Aim of the exercise: From the entries that follow, gather each line holding the word "with".

════════════════

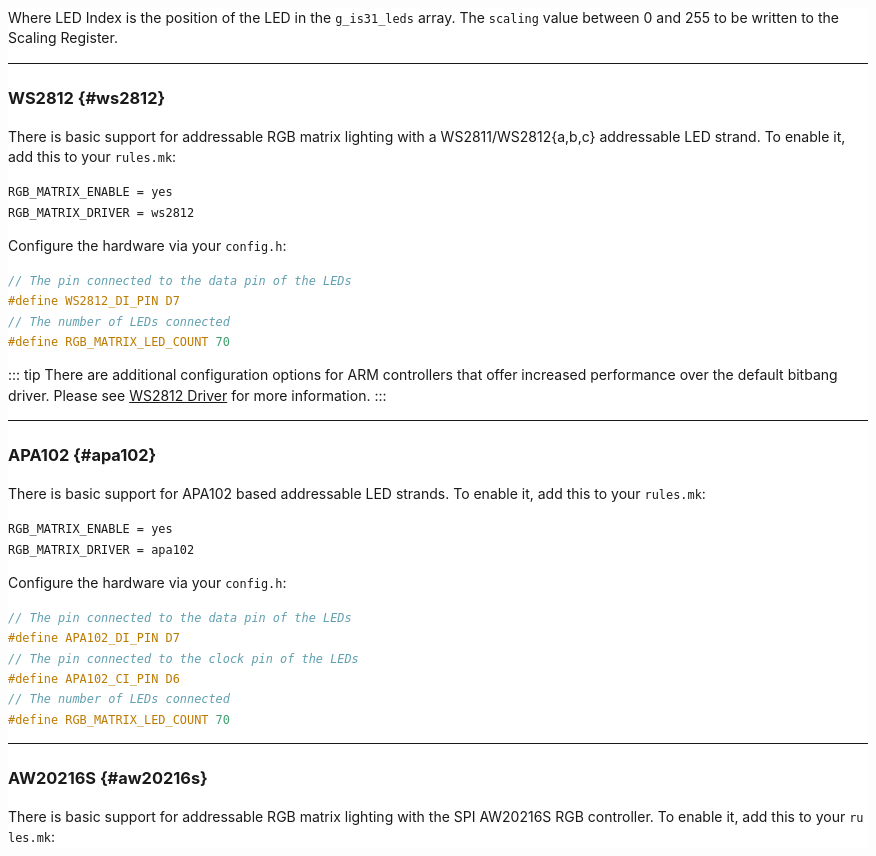 Where LED Index is the position of the LED in the `g_is31_leds` array. The `scaling` value between 0 and 255 to be written to the Scaling Register.

---

### WS2812 {#ws2812}

There is basic support for addressable RGB matrix lighting with a WS2811/WS2812{a,b,c} addressable LED strand. To enable it, add this to your `rules.mk`:

```make
RGB_MATRIX_ENABLE = yes
RGB_MATRIX_DRIVER = ws2812
```

Configure the hardware via your `config.h`:

```c
// The pin connected to the data pin of the LEDs
#define WS2812_DI_PIN D7
// The number of LEDs connected
#define RGB_MATRIX_LED_COUNT 70
```

::: tip
There are additional configuration options for ARM controllers that offer increased performance over the default bitbang driver. Please see [WS2812 Driver](../drivers/ws2812) for more information.
:::

---

### APA102 {#apa102}

There is basic support for APA102 based addressable LED strands. To enable it, add this to your `rules.mk`:

```make
RGB_MATRIX_ENABLE = yes
RGB_MATRIX_DRIVER = apa102
```

Configure the hardware via your `config.h`:

```c
// The pin connected to the data pin of the LEDs
#define APA102_DI_PIN D7
// The pin connected to the clock pin of the LEDs
#define APA102_CI_PIN D6
// The number of LEDs connected
#define RGB_MATRIX_LED_COUNT 70
```

---
### AW20216S {#aw20216s}
There is basic support for addressable RGB matrix lighting with the SPI AW20216S RGB controller. To enable it, add this to your `rules.mk`:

════════════════

Solution to this exercise:
There is basic support for addressable RGB matrix lighting with a WS2811/WS2812{a,b,c} addressable LED strand. To enable it, add this to your `rules.mk`:
There is basic support for addressable RGB matrix lighting with the SPI AW20216S RGB controller. To enable it, add this to your `rules.mk`:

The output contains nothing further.